Professione

Equo compenso in vigore per 1,6 milioni di professionisti

Al via per le nuove convenzioni e i bandi della Pa. Da aggiornare i parametri (tranne che per avvocati e progettisti) e sanzioni deontologiche

di Valentina Maglione e Valeria Uva

Sono 1,6 milioni i professionisti italiani chiamati ad applicare l’equo compenso. La legge è entrata in vigore sabato 20 maggio, ma di fatto è oggi il primo vero banco di prova della nuova normativa, pensata per garantire ai professionisti un compenso equo e proporzionato alla qualità e quantità del lavoro svolto.

Per delimitare la platea potenziale di applicazione della legge 49/2023 si può guardare agli ultimi bilanci approvati dalle Casse di previdenza dei professionisti, che riportano il numero degli iscritti attivi a dicembre scorso. In tutto 1,590 milioni, con punte di 240mila avvocati e di 209mila tra medici e dentisti liberi professionisti, senza contare peraltro gli agenti di commercio dell’Enasarco. Ma la cifra comprende tutte le altre professioni sanitarie, nonché 92mila architetti e 82mila ingegneri, tra gli altri. A questi va sommato il mezzo milione di professionisti (la stima è del Colap) delle professioni non regolamentate (dall’amministratore di condominio al tributarista, ad esempio) a cui pure la legge si applicherà nel momento in cui saranno definiti i parametri, ovvero i compensi di riferimento che sono una assoluta novità per questo eterogeneo mondo.

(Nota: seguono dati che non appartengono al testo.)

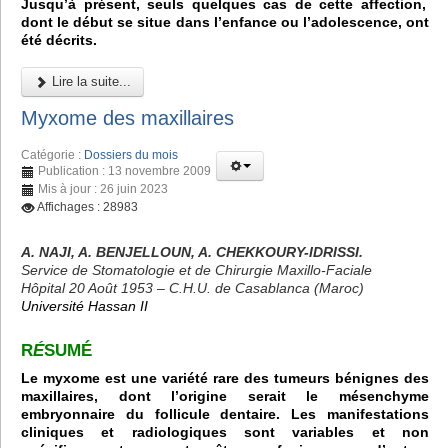
Jusqu’à présent, seuls quelques cas de cette affection,
dont le début se situe dans l’enfance ou l’adolescence, ont
été décrits.
Lire la suite...
Myxome des maxillaires
Catégorie :
Dossiers du mois
Publication : 13 novembre 2009
Mis à jour : 26 juin 2023
Affichages : 28983
A. NAJI, A. BENJELLOUN, A. CHEKKOURY-IDRISSI.
Service de Stomatologie et de Chirurgie Maxillo-Faciale
Hôpital 20 Août 1953 – C.H.U. de Casablanca (Maroc)
Université Hassan II
R
É
SUMÉ
Le myxome est une variété rare des tumeurs bénignes des
maxillaires, dont l’origine serait le mésenchyme
embryonnaire du follicule dentaire. Les manifestations
cliniques et radiologiques sont variables et non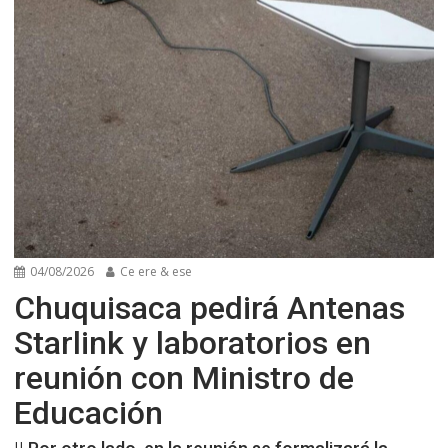
04/08/2026
Ce ere & ese
Chuquisaca pedirá Antenas
Starlink y laboratorios en
reunión con Ministro de
Educación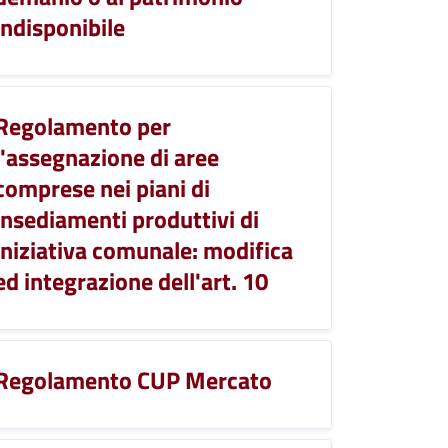
indisponibile
Regolamento per
l'assegnazione di aree
comprese nei piani di
insediamenti produttivi di
iniziativa comunale: modifica
ed integrazione dell'art. 10
Regolamento CUP Mercato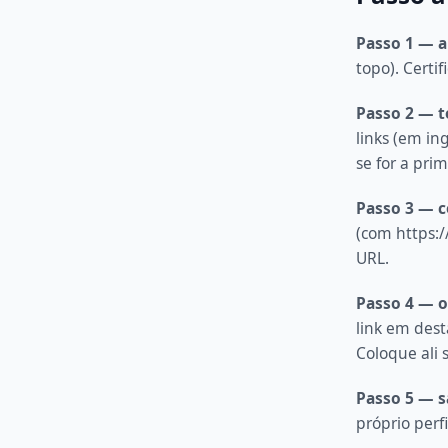
Passo 1 — ab
topo). Certi
Passo 2 — t
links (em ing
se for a prim
Passo 3 — c
(com https:/
URL.
Passo 4 — o
link em dest
Coloque ali 
Passo 5 — sa
próprio perf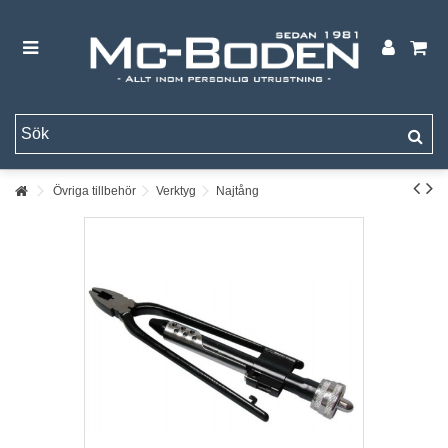
Övriga tillbehör
Verktyg
Najtång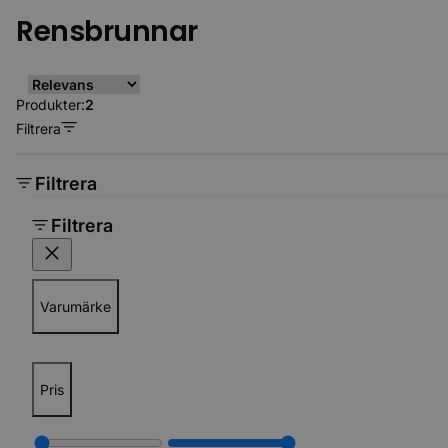
Rensbrunnar
Produkter:
2
Filtrera
Filtrera
Filtrera
Varumärke
Pris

Dall’altra parte si stima una platea di 78mila soggetti: 27mila Pa e 51mila aziende medio grandi con più di 50 lavoratori o 10 milioni di fatturato che da oggi dovranno applicare compensi equi nei rapporti con i professionisti. Questo perché le norme sull’equo compenso non operano verso tutti i committenti, ma solo verso quelli ritenuti più “forti”.

IL PERIMETRO

In attesa che tutti i tasselli mancanti per rendere pienamente operativa la legge 49 arrivino, si può cercare di capire che cosa è già scattato.

Un primo impatto immediato è verso la Pubblica amministrazione, a cui la legge si applica in qualsiasi nuovo incarico affidato a un professionista, mentre per le aziende occorre attendere il rinnovo delle convenzioni. Da subito dovrebbero di fatto scomparire i bandi di servizi «a titolo gratuito» pubblicati da qualche Comune e persino dal Mef in questi anni. Anche se il Codice appalti, in arrivo dal 1° luglio, li ammette ancora per casi eccezionali.

Molto più complesso applicare il resto delle norme. Per quanto riguarda i parametri, solo quelli di avvocati e progettisti di opere pubbliche sono aggiornati. Per altre categorie deve ancora essere finalizzato il lavoro di revisione e copertura di voci nuove mancanti. È il caso dei commercialisti, i cui parametri di riferimento sono contenuti nel decreto ministeriale 140/2012, comune a più professioni: «I parametri vanno rivisti a prescindere dall’equo compenso – spiega Pasquale Mazza, componente del Consiglio nazionale dei dottori commercialisti – perché datati e carenti dal punto di vista quantitativo e qualitativo; ad esempio, non considerano le attestazioni e le asseverazioni. Il Consiglio nazionale ha approvato un nuovo testo e l’ha inviato al ministero della Giustizia in due versioni: una di revisione del decreto 140 e l’altra strutturata in modo da avere un decreto dedicato solo ai commercialisti. L’interlocuzione è iniziata e contiamo di procedere in fretta», ma i passaggi necessari richiederanno comunque alcuni mesi.

Un altro fronte da aprire, per gli Ordini, è quello della revisione dei Codici deontologici, in cui vanno inserite norme per sanzionare chi conviene compensi non equi. Un obbligo che ha fatto discutere, come ricorda il Consiglio nazionale forense in una nota inviata agli Ordini locali, perché espone i professionisti alla responsabilità disciplinare, ma che, secondo lo stesso Cnf, in realtà può essere un supporto: il rischio di sanzioni, si legge nella nota, «può costituire valido argomento per sottrarsi a clausole inique».

Per i professionisti senza Albo non c’è invece a monte un tema di deontologia. E sui parametri si parte da zero: i primi dovrebbero arrivare in 60 giorni, quindi a fine luglio. Ma si chiede la presidente del Colap, Emiliana Alessandrucci: «Chi si prenderà l’onere di decidere i parametri di riferimento? Quale sarà il criterio per fissare i parametri a un mondo, quello dei non ordinistici, estremamente eterogeneo?». Per la presidente di fatto la norma così come è scritta «è inapplicabile, siamo in attesa di una legge emendativa su cui si era impegnato il ministero del Lavoro».